Арон Фогель пришел в колонию вместе с Глазом. Вел он себя робко, и его большие черные глаза таили в себе страх. Арона часто приглашали в воспитательскую. А воспитатели прямо-таки вокруг него крутились: если они сталкивались с ним в коридоре или на улице, то обязательно перекидывались хотя бы несколькими словами и улыбались. И Фогель всегда краснел. Он не ходил в наряды на столовую, и бугор его не дуплил. Но где бы Глаз ни сталкивался с Фогелем, он всегда видел в его больших черных глазах затаившийся страх.
5
Глаз решил ударить себя ножом на производстве, а сказать, что ударил парень. «Я скажу, что плохо его запомнил. Как увидел перед собой нож — напугался. Так что виновного не будет, а меня положат в больничку. С месяц хоть поваляюсь», — думал он.
Сегодня Глаз из станочного цеха таскал в обойку бруски для упаковки и там, в чужом цехе, он решил полоснуть себя ножом.
Перед перекуром он взял нож, им обрезали материал у диванов, и спустился вниз, в станочный цех. У выхода из цеха людей не было, а работа станков глушила любой разговор. «Надо резануть себя быстрее, пока никого нет. А то кто-нибудь может спуститься или, наоборот, станет выходить из цеха». Глаз с трапа отошел в сторону и стал за штабелем досок. Вытащив из кармана нож, похожий на сапожный, ручка у него обмотана черной изоляционной лентой, он взял его в правую руку и крепко сжал. Лезвие ножа было небольшое. Подняв левой рукой сатинку и майку, Глаз посмотрел на смуглый живот. «В какое место ударить? Пониже пупка или повыше? В левую сторону или в правую? Куда же лучше? А-а, ударю вот сюда, выше пупка, в светлое пятнышко. Это будет как бы цель. Буду в нее метить. Так…»
Глаз отвел руку для удара. Он глядел на живот и не мог решиться. Страшно ему стало. А вдруг он себя здорово поранит. «Да ну, ничего страшного не будет. Нож такой короткий. А бывает ведь — пырнут кого-нибудь длинным ножом, и ему хоть бы хны. Через месяц здоровый. Нет, все же я ударю себя. Нечего конить. Да, чтоб быть смелее, лучше на живот не смотреть. Куда попаду. Ну… Стоп! Что же это я поднял сатинку? Ведь сразу догадаются. Рана есть, а дырки ни на сатинке, ни на майке нет. Что ж, скажут, на тебя наставили нож, а ты сатинку с майкой поднял и брюхо для удара подставил?»
Глаз заправил сатинку в брюки и крепче сжал ручку ножа. «Ну», — торопил он себя.

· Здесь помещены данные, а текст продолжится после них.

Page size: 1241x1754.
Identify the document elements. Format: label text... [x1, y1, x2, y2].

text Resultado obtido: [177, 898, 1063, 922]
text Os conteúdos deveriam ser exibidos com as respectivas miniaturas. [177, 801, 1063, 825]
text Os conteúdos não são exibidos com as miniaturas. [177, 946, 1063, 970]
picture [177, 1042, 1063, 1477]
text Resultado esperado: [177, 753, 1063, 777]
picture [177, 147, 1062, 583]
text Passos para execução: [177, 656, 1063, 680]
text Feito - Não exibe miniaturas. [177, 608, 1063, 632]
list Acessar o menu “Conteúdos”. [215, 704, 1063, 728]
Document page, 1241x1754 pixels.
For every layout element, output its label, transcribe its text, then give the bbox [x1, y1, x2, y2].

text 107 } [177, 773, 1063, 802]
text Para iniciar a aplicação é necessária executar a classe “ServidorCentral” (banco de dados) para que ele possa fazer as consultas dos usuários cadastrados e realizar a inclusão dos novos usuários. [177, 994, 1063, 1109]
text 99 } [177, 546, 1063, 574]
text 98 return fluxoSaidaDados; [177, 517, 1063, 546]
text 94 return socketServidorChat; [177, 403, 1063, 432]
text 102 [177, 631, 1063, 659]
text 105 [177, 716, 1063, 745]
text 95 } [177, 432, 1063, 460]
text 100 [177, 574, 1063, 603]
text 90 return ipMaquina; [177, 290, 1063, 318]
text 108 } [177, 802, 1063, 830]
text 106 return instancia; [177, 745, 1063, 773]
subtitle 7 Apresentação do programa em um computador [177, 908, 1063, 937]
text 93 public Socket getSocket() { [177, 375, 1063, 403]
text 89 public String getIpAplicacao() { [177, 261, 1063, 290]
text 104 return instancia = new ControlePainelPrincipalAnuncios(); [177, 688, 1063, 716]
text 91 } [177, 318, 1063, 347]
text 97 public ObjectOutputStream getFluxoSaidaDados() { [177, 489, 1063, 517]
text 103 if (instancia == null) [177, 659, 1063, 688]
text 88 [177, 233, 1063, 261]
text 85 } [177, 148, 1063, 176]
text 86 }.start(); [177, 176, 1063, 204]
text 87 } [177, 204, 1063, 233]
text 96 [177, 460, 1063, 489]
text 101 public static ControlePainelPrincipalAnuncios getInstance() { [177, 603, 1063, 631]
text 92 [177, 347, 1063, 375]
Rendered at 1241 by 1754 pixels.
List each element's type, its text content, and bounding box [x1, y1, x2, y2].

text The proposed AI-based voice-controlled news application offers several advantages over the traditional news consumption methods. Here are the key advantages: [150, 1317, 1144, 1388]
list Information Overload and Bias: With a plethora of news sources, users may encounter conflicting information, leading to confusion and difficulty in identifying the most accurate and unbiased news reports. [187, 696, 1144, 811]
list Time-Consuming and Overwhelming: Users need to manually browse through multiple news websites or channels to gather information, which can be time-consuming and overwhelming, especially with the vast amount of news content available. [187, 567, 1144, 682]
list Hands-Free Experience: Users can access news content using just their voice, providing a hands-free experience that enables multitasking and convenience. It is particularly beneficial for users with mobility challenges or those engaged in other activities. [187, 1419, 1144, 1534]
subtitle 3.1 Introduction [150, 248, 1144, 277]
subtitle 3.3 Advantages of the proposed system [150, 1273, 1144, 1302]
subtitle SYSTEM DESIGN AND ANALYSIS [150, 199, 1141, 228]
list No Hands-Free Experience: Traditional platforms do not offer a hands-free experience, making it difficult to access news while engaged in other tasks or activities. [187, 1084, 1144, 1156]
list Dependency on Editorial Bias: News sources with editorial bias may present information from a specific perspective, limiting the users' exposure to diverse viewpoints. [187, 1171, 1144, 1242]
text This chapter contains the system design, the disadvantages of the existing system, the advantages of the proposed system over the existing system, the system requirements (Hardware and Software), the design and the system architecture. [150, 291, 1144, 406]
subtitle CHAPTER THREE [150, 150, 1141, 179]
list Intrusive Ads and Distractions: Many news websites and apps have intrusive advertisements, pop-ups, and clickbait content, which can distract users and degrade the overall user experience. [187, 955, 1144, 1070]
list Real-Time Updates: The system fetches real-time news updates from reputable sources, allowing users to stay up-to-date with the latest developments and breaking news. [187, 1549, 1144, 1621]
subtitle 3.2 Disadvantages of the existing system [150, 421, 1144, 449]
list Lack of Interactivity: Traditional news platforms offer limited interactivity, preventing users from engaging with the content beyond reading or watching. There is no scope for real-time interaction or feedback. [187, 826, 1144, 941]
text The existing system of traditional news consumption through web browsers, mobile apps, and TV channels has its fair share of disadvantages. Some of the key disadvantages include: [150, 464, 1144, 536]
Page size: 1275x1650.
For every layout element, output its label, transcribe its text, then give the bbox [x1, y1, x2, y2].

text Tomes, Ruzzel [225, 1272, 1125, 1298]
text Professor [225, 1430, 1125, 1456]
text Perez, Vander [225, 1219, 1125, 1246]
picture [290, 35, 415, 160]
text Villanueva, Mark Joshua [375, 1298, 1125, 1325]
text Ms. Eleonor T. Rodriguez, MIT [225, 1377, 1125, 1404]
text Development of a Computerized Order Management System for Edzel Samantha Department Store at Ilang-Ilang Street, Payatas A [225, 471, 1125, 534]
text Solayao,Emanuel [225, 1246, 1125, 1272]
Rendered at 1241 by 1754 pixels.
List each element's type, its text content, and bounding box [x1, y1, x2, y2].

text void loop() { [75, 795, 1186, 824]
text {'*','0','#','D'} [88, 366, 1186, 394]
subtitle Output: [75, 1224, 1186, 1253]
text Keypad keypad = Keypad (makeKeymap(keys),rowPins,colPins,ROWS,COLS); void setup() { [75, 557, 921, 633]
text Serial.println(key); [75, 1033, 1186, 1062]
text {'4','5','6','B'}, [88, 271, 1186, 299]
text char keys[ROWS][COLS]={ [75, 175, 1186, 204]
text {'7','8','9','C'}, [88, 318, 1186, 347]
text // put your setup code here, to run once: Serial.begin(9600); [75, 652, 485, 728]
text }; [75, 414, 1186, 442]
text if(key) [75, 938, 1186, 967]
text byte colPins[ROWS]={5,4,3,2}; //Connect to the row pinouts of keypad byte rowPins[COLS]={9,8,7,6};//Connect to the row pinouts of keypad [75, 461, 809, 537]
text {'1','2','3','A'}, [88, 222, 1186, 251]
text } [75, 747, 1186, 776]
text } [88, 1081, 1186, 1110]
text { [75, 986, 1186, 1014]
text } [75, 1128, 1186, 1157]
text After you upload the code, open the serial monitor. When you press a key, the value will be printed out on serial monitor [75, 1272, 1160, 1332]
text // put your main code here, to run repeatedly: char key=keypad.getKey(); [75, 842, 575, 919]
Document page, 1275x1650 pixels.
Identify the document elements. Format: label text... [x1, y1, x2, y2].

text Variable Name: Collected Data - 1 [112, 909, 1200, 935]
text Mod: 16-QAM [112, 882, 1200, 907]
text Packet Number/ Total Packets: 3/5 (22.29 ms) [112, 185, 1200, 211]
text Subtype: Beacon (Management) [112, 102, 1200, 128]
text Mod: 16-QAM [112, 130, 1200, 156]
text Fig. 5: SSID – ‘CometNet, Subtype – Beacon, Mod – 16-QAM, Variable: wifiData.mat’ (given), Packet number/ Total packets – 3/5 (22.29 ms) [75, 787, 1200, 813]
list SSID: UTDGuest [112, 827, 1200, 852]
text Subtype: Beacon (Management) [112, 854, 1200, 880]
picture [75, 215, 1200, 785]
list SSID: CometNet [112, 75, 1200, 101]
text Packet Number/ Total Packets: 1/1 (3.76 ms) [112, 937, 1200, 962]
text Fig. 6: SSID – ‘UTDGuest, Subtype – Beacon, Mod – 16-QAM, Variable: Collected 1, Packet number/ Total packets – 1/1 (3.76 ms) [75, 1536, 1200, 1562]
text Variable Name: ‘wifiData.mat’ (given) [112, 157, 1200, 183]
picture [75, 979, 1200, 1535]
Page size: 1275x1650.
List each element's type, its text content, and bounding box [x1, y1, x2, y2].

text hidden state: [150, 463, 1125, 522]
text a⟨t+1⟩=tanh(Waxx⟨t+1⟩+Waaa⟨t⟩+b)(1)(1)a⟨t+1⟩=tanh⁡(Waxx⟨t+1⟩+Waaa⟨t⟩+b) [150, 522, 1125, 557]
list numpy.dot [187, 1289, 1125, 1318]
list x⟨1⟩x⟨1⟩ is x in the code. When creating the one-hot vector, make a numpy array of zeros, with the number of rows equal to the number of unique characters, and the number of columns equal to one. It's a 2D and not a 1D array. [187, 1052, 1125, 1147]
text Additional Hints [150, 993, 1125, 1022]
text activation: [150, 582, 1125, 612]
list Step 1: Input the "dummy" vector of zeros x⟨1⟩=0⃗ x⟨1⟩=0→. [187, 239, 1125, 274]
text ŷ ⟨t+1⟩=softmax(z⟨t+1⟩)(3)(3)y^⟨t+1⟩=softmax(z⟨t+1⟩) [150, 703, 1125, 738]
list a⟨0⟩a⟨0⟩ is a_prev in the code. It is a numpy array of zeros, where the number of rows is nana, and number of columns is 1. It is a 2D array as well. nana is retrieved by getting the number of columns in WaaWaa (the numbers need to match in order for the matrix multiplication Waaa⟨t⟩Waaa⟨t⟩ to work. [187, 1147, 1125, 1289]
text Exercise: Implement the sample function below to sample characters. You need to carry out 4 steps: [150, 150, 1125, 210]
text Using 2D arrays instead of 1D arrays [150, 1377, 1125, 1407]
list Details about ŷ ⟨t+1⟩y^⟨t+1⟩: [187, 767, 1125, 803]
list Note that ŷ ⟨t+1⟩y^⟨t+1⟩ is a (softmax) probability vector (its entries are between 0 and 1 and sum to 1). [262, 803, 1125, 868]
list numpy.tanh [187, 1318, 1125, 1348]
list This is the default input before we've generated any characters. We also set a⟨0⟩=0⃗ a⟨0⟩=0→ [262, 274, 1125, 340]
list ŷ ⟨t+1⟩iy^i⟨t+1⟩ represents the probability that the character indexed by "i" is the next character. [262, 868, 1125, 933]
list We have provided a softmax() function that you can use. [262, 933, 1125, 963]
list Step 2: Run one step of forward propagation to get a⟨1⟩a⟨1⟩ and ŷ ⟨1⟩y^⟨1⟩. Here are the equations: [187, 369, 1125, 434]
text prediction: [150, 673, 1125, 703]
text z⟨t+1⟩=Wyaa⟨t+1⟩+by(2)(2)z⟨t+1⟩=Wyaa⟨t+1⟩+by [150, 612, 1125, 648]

В этот момент по трапу раздались шаги. С улицы в цех кто-то спускался. Глаз сунул нож в карман и, выйдя из-за досок, стал подниматься навстречу парню. Обождав с минуту на улице, Глаз вернулся в цех, набрал брусков и отнес их в обойку. Ребята в это время шли на перекур. Глаз незаметно сунул на место нож — его никто не хватился — и пошел курить.
«Не удалось у меня. Ну и не буду тогда. Хер с ним. Второй раз пытаться не стоит, раз в первый не вышло».
Глаз не подумал, что нож в обойке не нашли бы и всем стало ясно, что резанул он себя сам.
Сегодня после перекура, когда ребята приступили к работе, мастер обойки Михаил Иванович Кирпичев позвал к себе в кабинет Маха, шустряка, который, когда на взросляк уйдет Белый, непременно должен стать вором отряда. В обойке он был бригадиром.
– Станислав,— сказал мастер,— я двадцать лет работаю в зоне, и всегда, если рог не может порядка навести, к ворам обращались. Скажет вор одно слово — и порядок наведен. А чтобы работали плохо — да такого просто не знали. Вору стоит только зайти в цех, как все во сто раз шустрее завертятся. А теперь нам и заготовки часто не поставляют, и малярка сдерживает. Да не бывало такого. А сейчас — мне даже неудобно говорить — обед у меня свистнули. Я всего только минут на двадцать отлучился.
Ничего мастеру не ответив, Мах быстро вышел из кабинета.
– Обойка!— гаркнул он, и ребята побросали работу.— Собраться!
Ребята медленно побрели в подсобку и построились. Вошел Мах, в руках у него были три палки. Он бросил их под ноги и закричал:
– Шушары! У Кирпичева обед увели! Кто?!
Ребята молчали. Среди обоечников был помогальник букварей, Томилец, шустряки из других отрядов да из седьмого тоже.
– Так,— продолжал Мах,— даю две минуты на размышление, а потом, если не сознаетесь, начну палки ломать.
Парни молчали. Кто же свистнул обед у Кирпичева?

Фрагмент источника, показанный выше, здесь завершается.